(Bounding boxes with keypoints)
>>>

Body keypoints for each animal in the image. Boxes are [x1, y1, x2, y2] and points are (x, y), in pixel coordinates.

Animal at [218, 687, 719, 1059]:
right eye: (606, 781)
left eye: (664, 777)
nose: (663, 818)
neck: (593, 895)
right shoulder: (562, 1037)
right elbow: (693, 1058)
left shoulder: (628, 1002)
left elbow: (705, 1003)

<<<
>>>

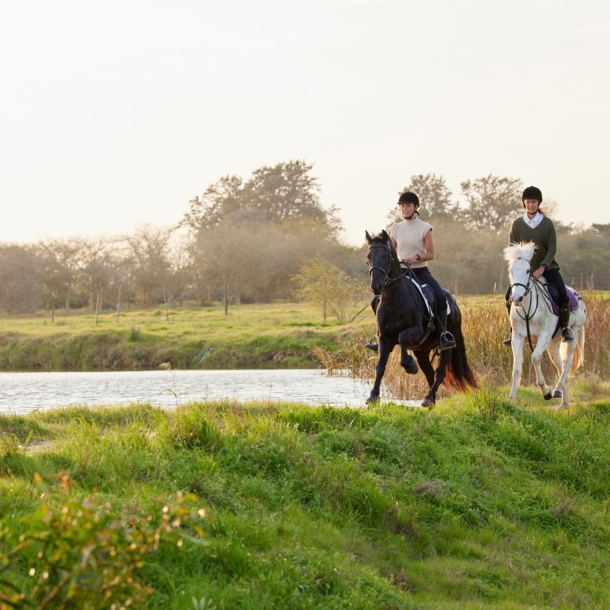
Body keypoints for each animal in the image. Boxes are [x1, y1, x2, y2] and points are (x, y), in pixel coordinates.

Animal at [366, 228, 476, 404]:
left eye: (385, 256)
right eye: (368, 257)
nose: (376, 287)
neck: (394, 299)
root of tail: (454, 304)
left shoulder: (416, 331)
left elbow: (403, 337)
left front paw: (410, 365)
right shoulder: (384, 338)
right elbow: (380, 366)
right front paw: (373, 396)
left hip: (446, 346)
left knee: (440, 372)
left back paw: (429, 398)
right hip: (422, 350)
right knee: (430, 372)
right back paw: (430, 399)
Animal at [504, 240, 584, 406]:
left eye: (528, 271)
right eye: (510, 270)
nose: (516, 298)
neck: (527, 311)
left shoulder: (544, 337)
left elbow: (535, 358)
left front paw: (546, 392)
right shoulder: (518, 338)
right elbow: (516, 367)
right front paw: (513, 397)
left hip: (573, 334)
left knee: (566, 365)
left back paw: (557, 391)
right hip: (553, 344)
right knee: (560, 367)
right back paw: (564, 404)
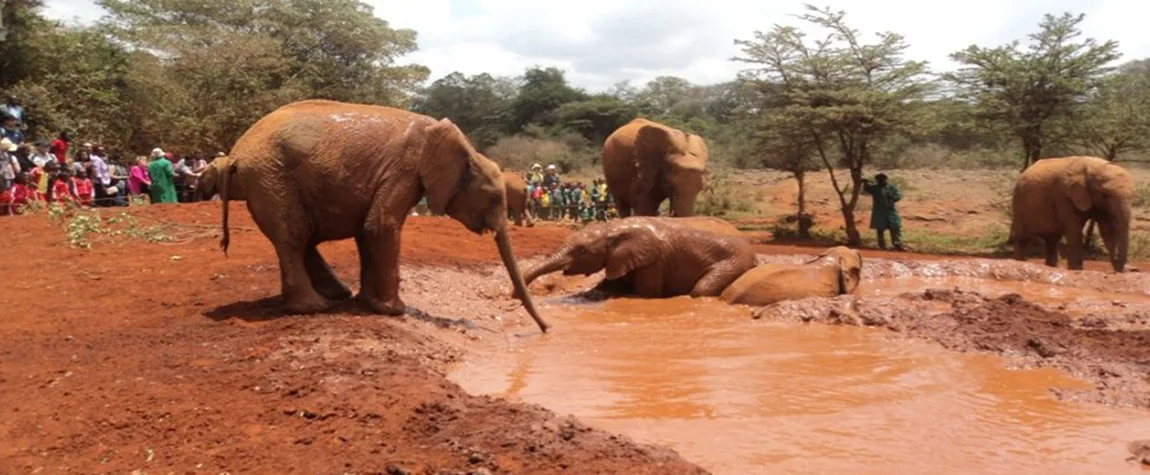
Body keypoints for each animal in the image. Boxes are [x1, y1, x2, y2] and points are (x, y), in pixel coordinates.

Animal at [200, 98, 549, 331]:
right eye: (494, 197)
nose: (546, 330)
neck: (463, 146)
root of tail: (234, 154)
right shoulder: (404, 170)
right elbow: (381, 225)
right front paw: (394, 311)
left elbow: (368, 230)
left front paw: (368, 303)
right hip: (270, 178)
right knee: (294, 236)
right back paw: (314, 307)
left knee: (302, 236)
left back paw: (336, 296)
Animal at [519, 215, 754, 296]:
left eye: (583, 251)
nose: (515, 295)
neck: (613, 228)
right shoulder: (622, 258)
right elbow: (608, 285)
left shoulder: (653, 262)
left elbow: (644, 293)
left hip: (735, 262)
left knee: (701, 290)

<<<

_INSTRUCTIONS FOR THE TASK_
Among the entries above, take the line with "left hip: (573, 334)", the line with "neck: (613, 228)", and all the lines between them, and restate them word for word without pictures.

_EXERCISE OUTPUT_
left hip: (573, 334)
left knee: (566, 365)
left back paw: (557, 391)
right hip: (553, 344)
right knee: (560, 367)
right back paw: (564, 404)
Body keypoints for each animal in the image. Boxes are [x1, y1, x2, y2] and points are (x, y), in pixel coordinates.

Animal at [200, 98, 549, 331]:
right eye: (494, 197)
nose: (546, 330)
neck: (463, 146)
root of tail: (234, 154)
right shoulder: (404, 170)
right elbow: (381, 225)
right front paw: (394, 311)
left elbow: (368, 230)
left front paw: (368, 303)
right hip: (270, 178)
right knee: (294, 236)
right back paw: (314, 307)
left knee: (302, 236)
left back paw: (336, 296)
Animal at [519, 215, 754, 296]:
left eye: (583, 251)
nose: (515, 295)
neck: (613, 228)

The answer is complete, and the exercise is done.